ORDERED that the judgment is affirmed.

 Although the trial court erred in permitting testimony concerning the defendant's arrest photograph (see People v. Lindsay, 42 N.Y.2d 9, 12, 396 N.Y.S.2d 610, 364 N.E.2d 1302;  People v. Griffin, 29 N.Y.2d 91, 93, 323 N.Y.S.2d 964, 272 N.E.2d 477;  People v. Caserta, 19 N.Y.2d 18, 20, 277 N.Y.S.2d 647, 224 N.E.2d 82;  People v.
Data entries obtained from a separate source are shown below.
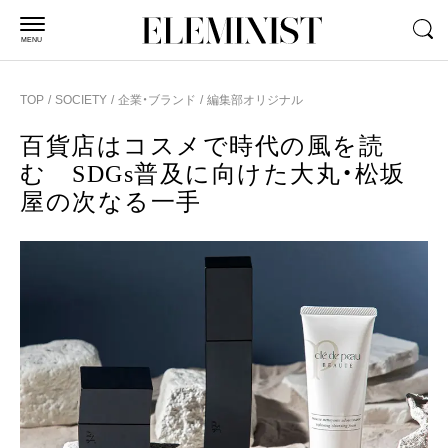
MENU
TOP
SOCIETY
企業・ブランド
編集部オリジナル
百貨店はコスメで時代の風を読
む SDGs普及に向けた大丸・松坂
屋の次なる一手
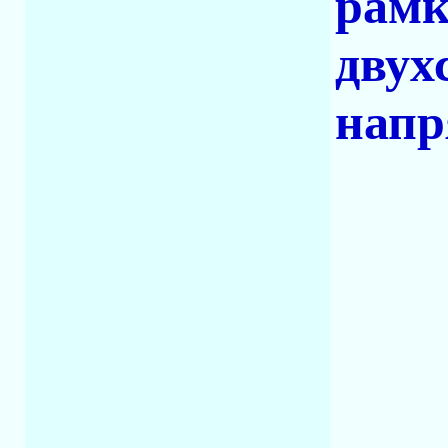
рамк
двух
напр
Irby, 162 A.D.2d 714, 714-715, 557 N.Y.S.2d 416), in view of the compelling evidence identifying the defendant as the burglar, coupled with the Supreme Court's striking of the arrest photograph and delivery of curative instructions, any error was harmless (see People v. Crimmins, 36 N.Y.2d 230, 241-242, 367 N.Y.S.2d 213, 326 N.E.2d 787;  People v. Johnson, 32 N.Y.2d 814, 816, 345 N.Y.S.2d 1011, 299 N.E.2d 256;  People v. Jones, 200 A.D.2d 764, 607 N.Y.S.2d 119;  People v. Irby, 162 A.D.2d at 714-715, 557 N.Y.S.2d 416).   The trial court providently exercised its discretion in denying the defendant's application for a mistrial (see People v. Ortiz, 54 N.Y.2d 288, 292, 445 N.Y.S.2d 116, 429 N.E.2d 794;  People v. Diggs, 25 A.D.3d 807, 808, 807 N.Y.S.2d 579;  People v. Straker, 301 A.D.2d 667, 754 N.Y.S.2d 339;  People v. Vilsaint, 293 A.D.2d 555, 556, 741 N.Y.S.2d 249).
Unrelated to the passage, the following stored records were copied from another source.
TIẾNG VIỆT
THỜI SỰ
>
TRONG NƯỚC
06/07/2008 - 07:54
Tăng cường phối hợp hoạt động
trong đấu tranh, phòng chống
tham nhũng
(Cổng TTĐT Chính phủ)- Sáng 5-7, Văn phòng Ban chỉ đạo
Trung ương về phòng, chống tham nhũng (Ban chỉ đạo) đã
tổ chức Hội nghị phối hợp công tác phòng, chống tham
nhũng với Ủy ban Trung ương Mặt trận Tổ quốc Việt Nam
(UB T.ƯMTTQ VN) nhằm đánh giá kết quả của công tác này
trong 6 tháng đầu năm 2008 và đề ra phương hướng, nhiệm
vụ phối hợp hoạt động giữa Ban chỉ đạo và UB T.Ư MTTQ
 The defendant contends on appeal that reversible error occurred when the trial court permitted the People to elicit testimony from a police officer concerning a post-showup arrest, which testimony improperly bolstered the complainant's prior identification of the defendant at the showup.   Although the defendant raised a general objection to this testimony, he did not object on the specific ground that it constituted improper bolstering and thus the trial court did not have an opportunity to correct the specific error and the resulting prejudice that the defendant now claims on appeal.   Under these circumstances, the defendant's claim of error is unpreserved for appellate review (see CPL 470.05[2];  People v. Gray, 86 N.Y.2d 10, 19-20, 629 N.Y.S.2d 173, 652 N.E.2d 919;  People v. West, 56 N.Y.2d 662, 663, 451 N.Y.S.2d 711, 436 N.E.2d 1313;  People v. Regan, 11 A.D.3d 640, 782 N.Y.S.2d 683;  People v. Smalls, 293 A.D.2d 500, 501, 739 N.Y.S.2d 630).